We evaluated the MIL framework as an approach to create explainable features for murmur detection. We quantified the explanatory power by computing the precision of MIL-U-Net’s instance-level predictions and thus presented a method to quantify explainability, which is dearly needed. The result shows that the model’s predictions are mostly reasonable, as long as there is sufficient training data. But when we look selectively at results where the model performed either particularly well or particularly badly and then check the respective features, we realize that we are susceptible to assign case-by-case post-hoc explanations to support each observation. This could invoke confirmation bias: For example, we as researchers tend to blame false predictions on noisy parts of the signal or positive predictions on certain visual patterns of the signal that stick out to us in this post-hoc analysis. Therefore, automating the selection process with MIL-U-Net as proposed in this paper is beneficial as it provides a segmentation of the signal that can be used to simplify double-checking the prediction by an expert and make it reproducible.
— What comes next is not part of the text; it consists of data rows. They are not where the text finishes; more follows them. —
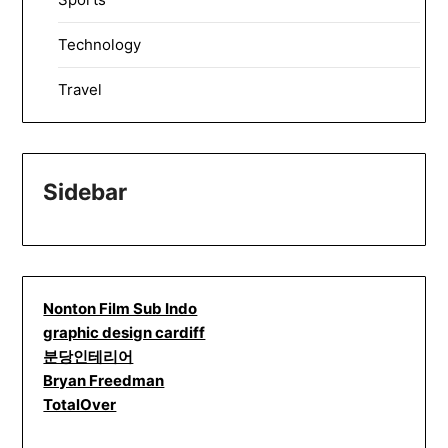
Technology
Travel
Sidebar
Nonton Film Sub Indo
graphic design cardiff
분당인테리어
Bryan Freedman
TotalOver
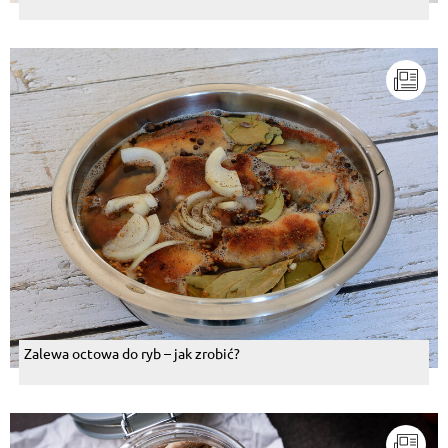
Zalewa octowa do ryb – jak zrobić?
Still, explanations drawn from the MIL approach and the handcrafted features can introduce harmful biases into decision-making [8], because for some PCG recordings, it was more difficult to make sense of the model output. Analyzing alleged explanations statistically, as we did, therefore seems to be a more suitable approach.

The overall model performance is in the range of the top-performing models for both outcome and murmur classification. Thus showing that utilizing MIL combined with handcrafted features is a suitable approach not only for generating explanations but also for achieving competitive classification performance.